Reading text START

Hardware Pioneers caught up with Roeland Nusselder, Co-Founder and CEO of Plumerai, as well as his Head of Product Marketing, Marco Jacobs. They’re innovating deep-learning by making AI models really tiny and low-powered.
“We’re convinced there will be hundreds of billions of these tiny, intelligent AI sensors everywhere. These sensors are very cheap so you need to be able to run AI on cheap hardware.” Roeland told us.
Roeland started Plumerai with his co-founder, Taras Iakymchuk back in 2017. Making AI software tiny is met with many obstacles, such as keeping its accuracy. They wanted to run the AI on battery-powered chips so that they could have battery-powered intelligent sensors and could be deployed anywhere.
With no need for cables or plugging into mains, the small battery could last for years or use a small solar cell or other energy-harvesting methods to remove the need to recharge.
This technology has a multitude of potential uses, such as an air conditioning unit that could turn on or off through people detection. It could also use automation to direct airflow to certain areas of the room. AC units are known for guzzling energy so to automate the process would reduce consumption and costs.
At the moment, Plumerai is implementing its people detection technology into tiny microcontroller chips that cost only $2. Using a camera they bought for $0.70 – with the knowledge that this could be even cheaper if bought in bulk – their computer vision technology detects people in view.
“These are new types of sensors, we call it an IoT camera. These systems can be used for occupancy management in offices, people counting, elderly care, AC, lighting control, and more.” Explained Roeland.
Besides IoT cameras, Plumerai’s AI also powers security cameras and doorbell cameras. Taking it one step further, Plumerai runs locally on the edge with great accuracy in people detection. As many video-doorbell owners know, false notifications and alarms must be avoided. Existing solutions are often cloud-based, but big data centres are expensive to operate, and transmission and storage of video data to the cloud creates privacy concerns.
Typical video doorbells normally have little room for processing as there is limited capacity available in memory and computational power. Conversely, Plumerai’s model is so small it can still run.
One of the key technologies that Plumerai has developed to shrink the AI are binarized neural networks. These efficient networks use single-bit data and operations instead of the 8 or 16-bit arithmetic that is common in industry. This greatly reduces compute and power consumption. Plumerai developed its own training software and neural network architectures to achieve the high detection accuracy that’s required.
Looking to the future, Plumerai is planning to scale their technology into gaze detection whereby you could simply look at a smart TV or light and it turns on. This shall continue their mission to enable cheap production of low-powered AI sensing which can be embedded anywhere.

Reading text END

◆ **What you need to do**: Translate this sentence from the article on Plumerai into Spanish: "These efficient networks use single-bit data and operations instead of the 8 or 16-bit arithmetic that is common in industry." The rows that follow are not needed for any of the work here.

Records START

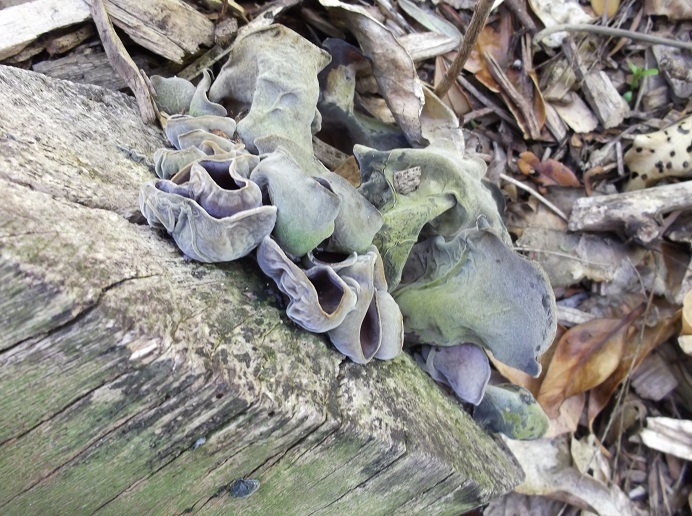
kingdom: Fungi
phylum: Basidiomycota
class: Agaricomycetes
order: Auriculariales
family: Auriculariaceae
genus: Auricularia
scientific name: Auricularia cornea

Records END

◆ **Result of the task**: Estas redes eficientes utilizan datos y operaciones de un solo bit en lugar de la aritmética de 8 o 16 bits que es común en la industria.